TEXT PROVIDED section start
Memory allocation in kernel -- what to use in which situation? What is the best for page-sized allocations?

Sun Oct 2 13:19:58 UTC 2011

2011/10/2 Lev Serebryakov <lev at freebsd.org>:
> Hello, Freebsd-hackers.
>
>  Here are several memory-allocation mechanisms in the kernel. The two
> I'm aware of is MALLOC_DEFINE()/malloc()/free() and uma_* (zone(9)).
>
>  As far as I understand, malloc() is general-purpose, but it has
> fixed "transaction cost" (in term of memory consumption) for each
> block allocated, and is not very suitable for allocation of many small
> blocks, as lots of memory will be wasted for bookkeeping.
>
>  zone(9) allocator, on other hand, have very low cost of each
> allocated block, but could allocate only pre-configured fixed-size
> blocks, and ideal for allocation tons of small objects (and provide
> API for reusing them, too!).
>
>  Am I right?
TEXT PROVIDED section end
= WHAT THE TASK ASKS =
Retype the kernel memory allocation post in full, keeping every line unchanged. The records are separate material, apart from the kernel memory allocation post.
RECORD EXCERPTS section start
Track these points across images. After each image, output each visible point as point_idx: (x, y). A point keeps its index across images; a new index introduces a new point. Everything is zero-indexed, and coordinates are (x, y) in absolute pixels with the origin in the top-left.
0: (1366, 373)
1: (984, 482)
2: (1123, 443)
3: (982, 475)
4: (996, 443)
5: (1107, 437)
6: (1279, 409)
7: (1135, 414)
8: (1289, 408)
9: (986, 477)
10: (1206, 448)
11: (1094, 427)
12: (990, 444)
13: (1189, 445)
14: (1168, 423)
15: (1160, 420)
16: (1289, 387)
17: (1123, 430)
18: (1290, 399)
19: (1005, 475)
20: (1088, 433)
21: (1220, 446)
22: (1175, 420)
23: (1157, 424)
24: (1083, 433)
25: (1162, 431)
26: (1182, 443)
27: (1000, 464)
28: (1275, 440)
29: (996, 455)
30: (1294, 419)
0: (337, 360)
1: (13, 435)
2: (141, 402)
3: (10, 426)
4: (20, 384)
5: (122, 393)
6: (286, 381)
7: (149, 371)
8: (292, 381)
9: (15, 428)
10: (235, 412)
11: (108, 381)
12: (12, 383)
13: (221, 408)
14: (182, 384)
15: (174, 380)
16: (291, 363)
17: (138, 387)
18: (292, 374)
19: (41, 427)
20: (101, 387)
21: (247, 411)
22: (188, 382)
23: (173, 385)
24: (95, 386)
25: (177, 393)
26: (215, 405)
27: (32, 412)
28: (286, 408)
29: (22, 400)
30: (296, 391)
RECORD EXCERPTS section end
RECORD EXCERPTS section start
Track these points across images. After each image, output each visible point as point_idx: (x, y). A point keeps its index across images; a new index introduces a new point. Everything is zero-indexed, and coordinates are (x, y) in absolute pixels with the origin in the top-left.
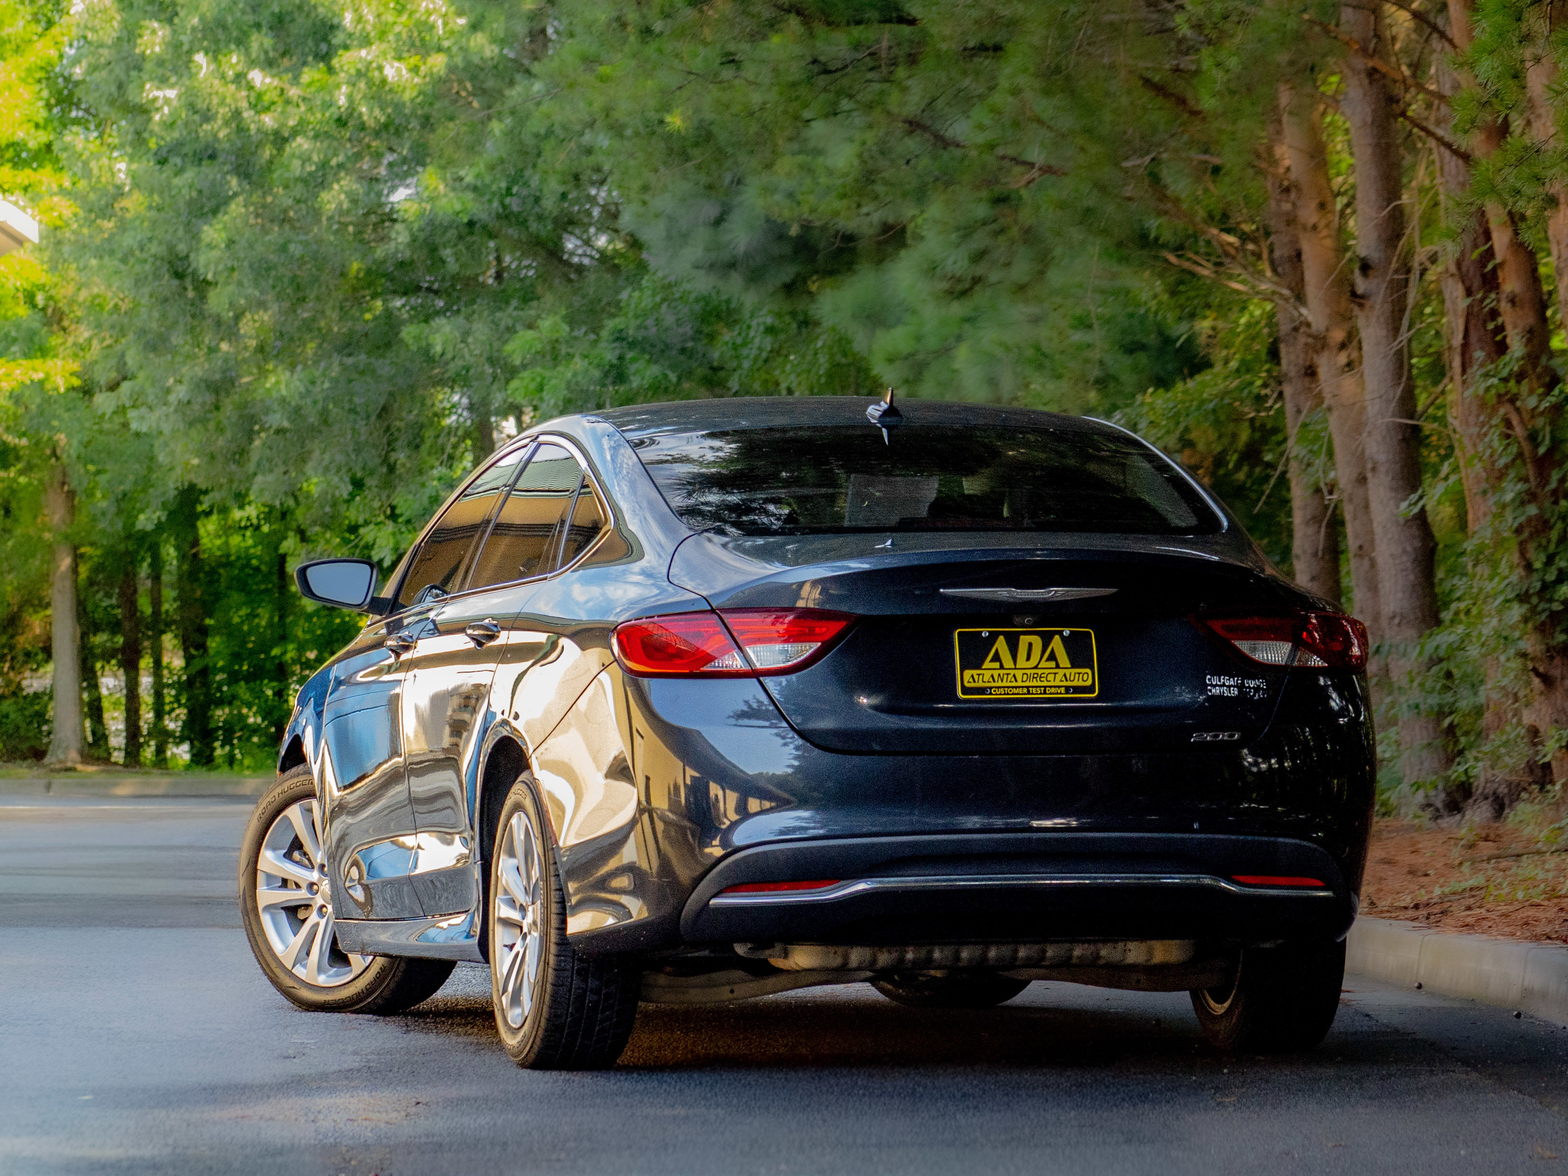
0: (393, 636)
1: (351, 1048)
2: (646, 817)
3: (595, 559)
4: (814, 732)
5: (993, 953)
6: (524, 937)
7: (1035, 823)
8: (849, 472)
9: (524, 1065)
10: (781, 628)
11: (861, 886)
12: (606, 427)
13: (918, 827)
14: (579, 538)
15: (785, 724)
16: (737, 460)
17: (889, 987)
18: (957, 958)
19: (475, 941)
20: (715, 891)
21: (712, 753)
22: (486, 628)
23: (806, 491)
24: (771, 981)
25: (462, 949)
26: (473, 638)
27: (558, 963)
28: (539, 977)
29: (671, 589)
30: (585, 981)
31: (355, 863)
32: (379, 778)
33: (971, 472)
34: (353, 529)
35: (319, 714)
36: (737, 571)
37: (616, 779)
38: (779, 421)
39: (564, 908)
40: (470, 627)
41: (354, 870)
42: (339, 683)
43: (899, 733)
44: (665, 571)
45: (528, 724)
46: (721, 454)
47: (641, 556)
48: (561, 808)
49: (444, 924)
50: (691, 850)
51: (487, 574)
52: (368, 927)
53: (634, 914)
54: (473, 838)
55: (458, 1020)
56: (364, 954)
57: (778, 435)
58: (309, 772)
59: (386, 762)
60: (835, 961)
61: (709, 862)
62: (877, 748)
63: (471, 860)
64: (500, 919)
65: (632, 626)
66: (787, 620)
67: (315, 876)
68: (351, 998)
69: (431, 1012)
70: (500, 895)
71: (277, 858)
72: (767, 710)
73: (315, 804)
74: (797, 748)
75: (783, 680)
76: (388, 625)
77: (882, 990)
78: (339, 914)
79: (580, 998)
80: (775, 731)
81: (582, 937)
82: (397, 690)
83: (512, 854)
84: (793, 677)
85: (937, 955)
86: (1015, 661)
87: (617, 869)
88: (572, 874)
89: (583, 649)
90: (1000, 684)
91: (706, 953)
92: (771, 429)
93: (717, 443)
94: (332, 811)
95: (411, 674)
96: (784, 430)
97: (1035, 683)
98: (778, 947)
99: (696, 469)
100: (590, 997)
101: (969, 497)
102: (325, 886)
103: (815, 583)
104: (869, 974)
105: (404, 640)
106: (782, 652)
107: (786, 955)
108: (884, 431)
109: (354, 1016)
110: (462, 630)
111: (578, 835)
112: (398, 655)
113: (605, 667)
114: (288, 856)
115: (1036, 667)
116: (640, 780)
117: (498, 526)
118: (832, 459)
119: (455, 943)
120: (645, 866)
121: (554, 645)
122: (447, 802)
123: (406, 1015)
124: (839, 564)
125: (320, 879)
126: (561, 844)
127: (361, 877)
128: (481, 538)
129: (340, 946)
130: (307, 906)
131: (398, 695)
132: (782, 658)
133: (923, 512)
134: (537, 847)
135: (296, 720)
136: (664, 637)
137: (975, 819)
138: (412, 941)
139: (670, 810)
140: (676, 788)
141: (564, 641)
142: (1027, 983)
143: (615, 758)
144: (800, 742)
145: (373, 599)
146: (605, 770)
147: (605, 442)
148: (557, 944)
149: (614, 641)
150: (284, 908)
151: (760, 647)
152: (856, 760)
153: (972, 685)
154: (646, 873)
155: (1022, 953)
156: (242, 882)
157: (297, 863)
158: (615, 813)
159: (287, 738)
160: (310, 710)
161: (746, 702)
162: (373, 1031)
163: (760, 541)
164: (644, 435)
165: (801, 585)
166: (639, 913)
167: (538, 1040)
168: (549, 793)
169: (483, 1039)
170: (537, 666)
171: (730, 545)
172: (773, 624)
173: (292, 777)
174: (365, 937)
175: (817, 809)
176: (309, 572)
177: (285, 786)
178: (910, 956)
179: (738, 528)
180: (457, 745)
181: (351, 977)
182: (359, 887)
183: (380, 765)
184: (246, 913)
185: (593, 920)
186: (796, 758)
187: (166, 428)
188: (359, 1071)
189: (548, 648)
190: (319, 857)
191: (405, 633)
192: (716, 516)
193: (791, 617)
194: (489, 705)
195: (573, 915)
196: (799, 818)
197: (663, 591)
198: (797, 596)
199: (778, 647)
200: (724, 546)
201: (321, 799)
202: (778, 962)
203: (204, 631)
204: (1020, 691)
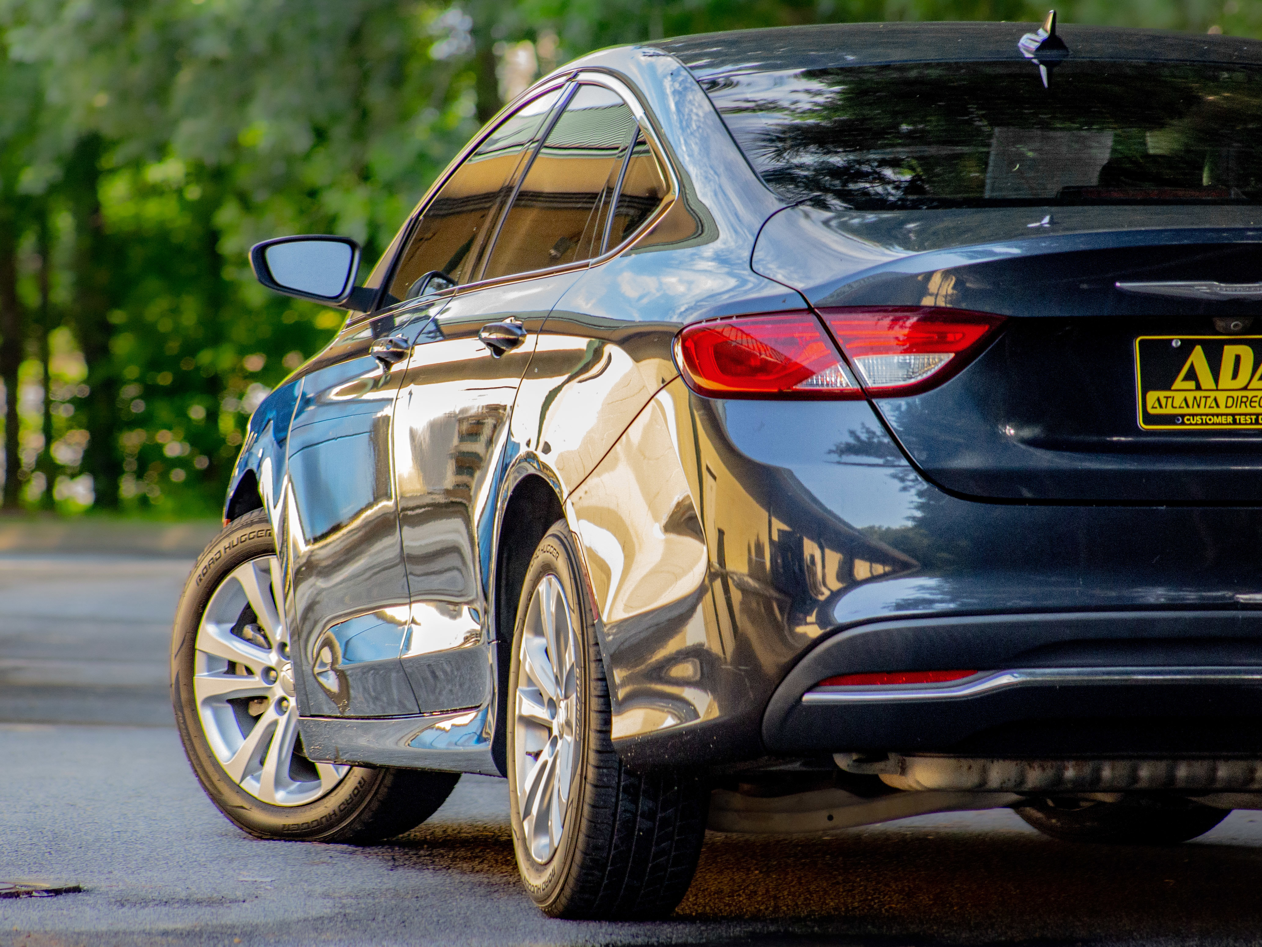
RECORD EXCERPTS section end
RECORD EXCERPTS section start
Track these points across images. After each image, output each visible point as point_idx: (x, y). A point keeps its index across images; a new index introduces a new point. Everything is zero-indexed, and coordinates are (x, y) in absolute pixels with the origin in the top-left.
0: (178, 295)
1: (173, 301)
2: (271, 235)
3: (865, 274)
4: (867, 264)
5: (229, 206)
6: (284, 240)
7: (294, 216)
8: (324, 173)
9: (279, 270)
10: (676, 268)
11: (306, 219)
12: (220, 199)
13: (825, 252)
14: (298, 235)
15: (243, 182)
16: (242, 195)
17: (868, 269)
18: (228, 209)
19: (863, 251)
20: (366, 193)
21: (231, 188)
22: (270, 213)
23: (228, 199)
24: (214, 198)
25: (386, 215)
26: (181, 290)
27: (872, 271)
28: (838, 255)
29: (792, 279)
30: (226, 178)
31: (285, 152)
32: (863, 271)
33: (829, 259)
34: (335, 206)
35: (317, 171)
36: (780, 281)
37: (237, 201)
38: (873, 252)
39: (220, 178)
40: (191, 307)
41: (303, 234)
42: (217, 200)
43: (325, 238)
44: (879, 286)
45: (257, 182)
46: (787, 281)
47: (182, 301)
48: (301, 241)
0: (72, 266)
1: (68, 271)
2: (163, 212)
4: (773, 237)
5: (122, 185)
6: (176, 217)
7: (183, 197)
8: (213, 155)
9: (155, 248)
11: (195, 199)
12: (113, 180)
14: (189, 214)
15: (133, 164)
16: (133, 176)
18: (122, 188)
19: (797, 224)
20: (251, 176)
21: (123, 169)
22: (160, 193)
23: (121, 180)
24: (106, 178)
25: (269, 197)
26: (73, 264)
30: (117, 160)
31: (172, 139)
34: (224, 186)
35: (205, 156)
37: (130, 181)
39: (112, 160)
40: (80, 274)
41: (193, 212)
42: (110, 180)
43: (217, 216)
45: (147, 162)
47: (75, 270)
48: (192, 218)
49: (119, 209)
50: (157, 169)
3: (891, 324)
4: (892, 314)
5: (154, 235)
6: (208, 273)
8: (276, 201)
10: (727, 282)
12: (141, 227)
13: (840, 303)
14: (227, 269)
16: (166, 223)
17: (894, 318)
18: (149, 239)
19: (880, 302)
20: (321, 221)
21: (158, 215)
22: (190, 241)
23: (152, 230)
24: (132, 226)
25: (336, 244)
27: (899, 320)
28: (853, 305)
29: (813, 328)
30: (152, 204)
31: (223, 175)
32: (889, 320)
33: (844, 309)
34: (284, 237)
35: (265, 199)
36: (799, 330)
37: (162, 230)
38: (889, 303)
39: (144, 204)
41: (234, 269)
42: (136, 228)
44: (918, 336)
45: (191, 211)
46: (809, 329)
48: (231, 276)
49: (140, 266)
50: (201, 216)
RECORD EXCERPTS section end
= EXPECTED ANSWER =
Memory allocation in kernel -- what to use in which situation? What is the best for page-sized allocations?

Sun Oct 2 13:19:58 UTC 2011

2011/10/2 Lev Serebryakov <lev at freebsd.org>:
> Hello, Freebsd-hackers.
>
>  Here are several memory-allocation mechanisms in the kernel. The two
> I'm aware of is MALLOC_DEFINE()/malloc()/free() and uma_* (zone(9)).
>
>  As far as I understand, malloc() is general-purpose, but it has
> fixed "transaction cost" (in term of memory consumption) for each
> block allocated, and is not very suitable for allocation of many small
> blocks, as lots of memory will be wasted for bookkeeping.
>
>  zone(9) allocator, on other hand, have very low cost of each
> allocated block, but could allocate only pre-configured fixed-size
> blocks, and ideal for allocation tons of small objects (and provide
> API for reusing them, too!).
>
>  Am I right?